Exercise goal >> Please retype every record below exactly, leaving the pictures out.

Data records Block Start

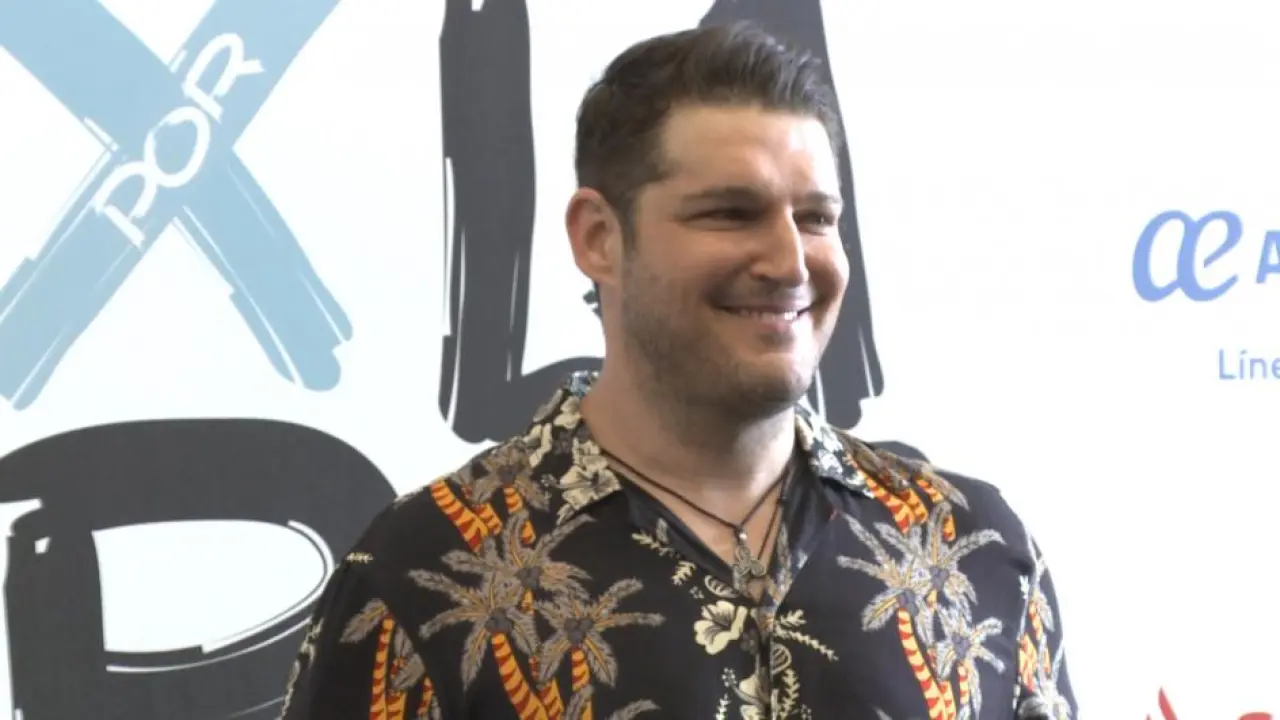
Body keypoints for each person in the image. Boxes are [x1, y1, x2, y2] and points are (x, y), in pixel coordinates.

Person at [278, 23, 1076, 720]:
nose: (790, 261)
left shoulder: (973, 547)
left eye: (816, 217)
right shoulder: (423, 575)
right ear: (598, 237)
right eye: (731, 213)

Data records Block End

Written response >>
Body keypoints for each person in the image. Boxes are [x1, y1, x2, y2] and points are (x, y), in pixel coordinates.

Person at [278, 23, 1076, 720]:
nose: (790, 261)
left shoulder: (973, 547)
left eye: (816, 217)
right shoulder: (423, 575)
right ear: (598, 237)
right eye: (731, 213)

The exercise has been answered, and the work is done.